VON JÖRG CLEMEN
erschienen in der Leipziger Volkszeitung am 5. Juli 1999
Heiteres, Schwungvolles und eine Uraufführung gab´s am Samstag im Gewandhaus: Die Frauenstimmen der Schola Cantorum Leipzig sangen Chormusik des 20. Jahrhunderts und hoben bei dieser Gelegenheit die Dreiteilige Sammlung “Wer ist hier der Boß?“ Kerstin Thiemes aus der Taufe.
Die “Madrigale auf anonyme Cabaret-Texte“ nehmen zuerst eine Prise Feminismus – und dann auf ebenso witzige Weise männliche Eitelkeit aufs Korn. Mokant, wenngleich keineswegs provozierend oder gar neuartig, ist auch die Klangsprache Thiemes. Schön: die Idee, den Solo Sopran als cantus firmus weit oben zu führen (“Die Belehrung“. “Leisetreten lohnt sich“), während der Chor spöttisch kommentiert.
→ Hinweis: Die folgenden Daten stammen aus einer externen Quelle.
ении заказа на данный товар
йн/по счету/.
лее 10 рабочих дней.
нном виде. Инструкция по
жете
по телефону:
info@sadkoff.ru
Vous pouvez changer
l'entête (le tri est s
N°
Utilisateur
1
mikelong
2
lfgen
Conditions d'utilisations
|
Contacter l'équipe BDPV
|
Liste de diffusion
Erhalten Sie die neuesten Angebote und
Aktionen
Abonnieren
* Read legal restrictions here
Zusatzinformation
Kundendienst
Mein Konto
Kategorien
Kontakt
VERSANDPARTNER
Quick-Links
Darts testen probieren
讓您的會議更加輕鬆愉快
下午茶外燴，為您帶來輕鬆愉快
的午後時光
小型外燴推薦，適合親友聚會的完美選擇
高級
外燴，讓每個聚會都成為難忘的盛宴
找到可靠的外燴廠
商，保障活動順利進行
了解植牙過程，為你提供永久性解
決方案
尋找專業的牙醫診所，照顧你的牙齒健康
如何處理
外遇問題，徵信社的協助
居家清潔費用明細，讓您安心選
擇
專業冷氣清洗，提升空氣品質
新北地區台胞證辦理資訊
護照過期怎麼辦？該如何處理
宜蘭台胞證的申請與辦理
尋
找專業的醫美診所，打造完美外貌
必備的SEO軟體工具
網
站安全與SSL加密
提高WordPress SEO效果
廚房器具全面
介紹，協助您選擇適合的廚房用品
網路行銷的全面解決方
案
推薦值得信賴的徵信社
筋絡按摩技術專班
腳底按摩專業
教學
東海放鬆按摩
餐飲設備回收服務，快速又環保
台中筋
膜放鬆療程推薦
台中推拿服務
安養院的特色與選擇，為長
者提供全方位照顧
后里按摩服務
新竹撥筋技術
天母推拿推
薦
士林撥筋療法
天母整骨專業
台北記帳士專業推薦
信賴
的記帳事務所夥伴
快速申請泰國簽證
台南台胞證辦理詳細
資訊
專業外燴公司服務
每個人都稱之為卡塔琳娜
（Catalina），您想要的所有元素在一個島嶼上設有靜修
Dazu passen die straff punktierten Rhythmen des letzten Stückes (“Adams Rippe“), wenn auch dieses Stück tonal allzu offensichtlich aus der ersten Hälfte unseres Jahrhunderts schöpft.
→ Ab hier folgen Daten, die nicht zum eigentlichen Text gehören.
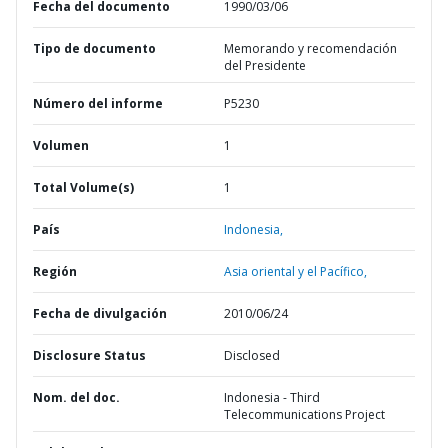
Fecha del documento
1990/03/06
Tipo de documento
Memorando y recomendación
del Presidente
Número del informe
P5230
Volumen
1
Total Volume(s)
1
País
Indonesia,
Región
Asia oriental y el Pacífico,
Fecha de divulgación
2010/06/24
Disclosure Status
Disclosed
Nom. del doc.
Indonesia - Third
Telecommunications Project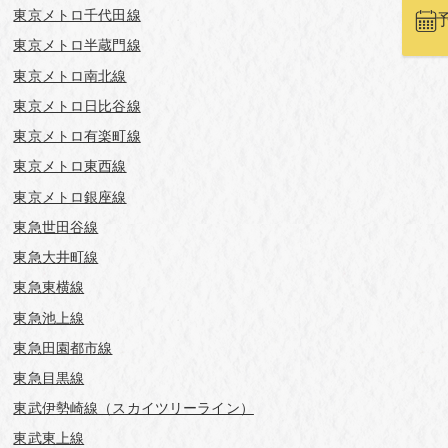
東京メトロ千代田線
東京メトロ半蔵門線
東京メトロ南北線
東京メトロ日比谷線
東京メトロ有楽町線
東京メトロ東西線
東京メトロ銀座線
東急世田谷線
東急大井町線
東急東横線
東急池上線
東急田園都市線
東急目黒線
東武伊勢崎線（スカイツリーライン）
東武東上線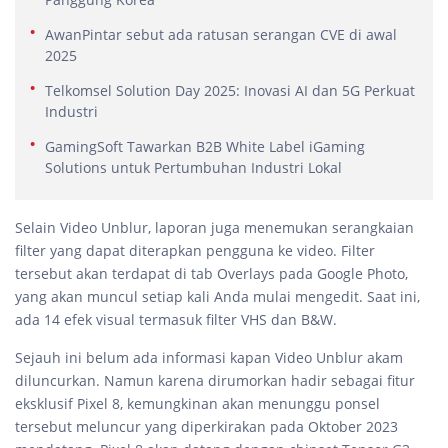
AwanPintar sebut ada ratusan serangan CVE di awal
2025
Telkomsel Solution Day 2025: Inovasi AI dan 5G Perkuat
Industri
GamingSoft Tawarkan B2B White Label iGaming
Solutions untuk Pertumbuhan Industri Lokal
Selain Video Unblur, laporan juga menemukan serangkaian
filter yang dapat diterapkan pengguna ke video. Filter
tersebut akan terdapat di tab Overlays pada Google Photo,
yang akan muncul setiap kali Anda mulai mengedit. Saat ini,
ada 14 efek visual termasuk filter VHS dan B&W.
Sejauh ini belum ada informasi kapan Video Unblur akam
diluncurkan. Namun karena dirumorkan hadir sebagai fitur
eksklusif Pixel 8, kemungkinan akan menunggu ponsel
tersebut meluncur yang diperkirakan pada Oktober 2023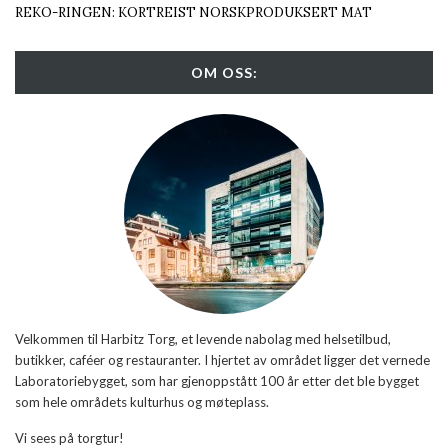
REKO-RINGEN: KORTREIST NORSKPRODUKSERT MAT
OM OSS:
Velkommen til Harbitz Torg, et levende nabolag med helsetilbud,
butikker, caféer og restauranter. I hjertet av området ligger det vernede
Laboratoriebygget, som har gjenoppstått 100 år etter det ble bygget
som hele områdets kulturhus og møteplass.
Vi sees på torgtur!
Kompliment an Eckhard Budrowitz und seinen intonationssicheren Chor. Reglint Bühler sang herrlich klar und schnörkellos. Die heute in Nürnberg lebende Komponistin (Jahrgang 1909 und älteren Leipzigern noch unter dem Pseudonym Karl Thieme bekannt). Verbindet seit Einigen Jahren eine Patenschaft mit der Schola Cantorum, der sie ihr neues Werk auch widmete.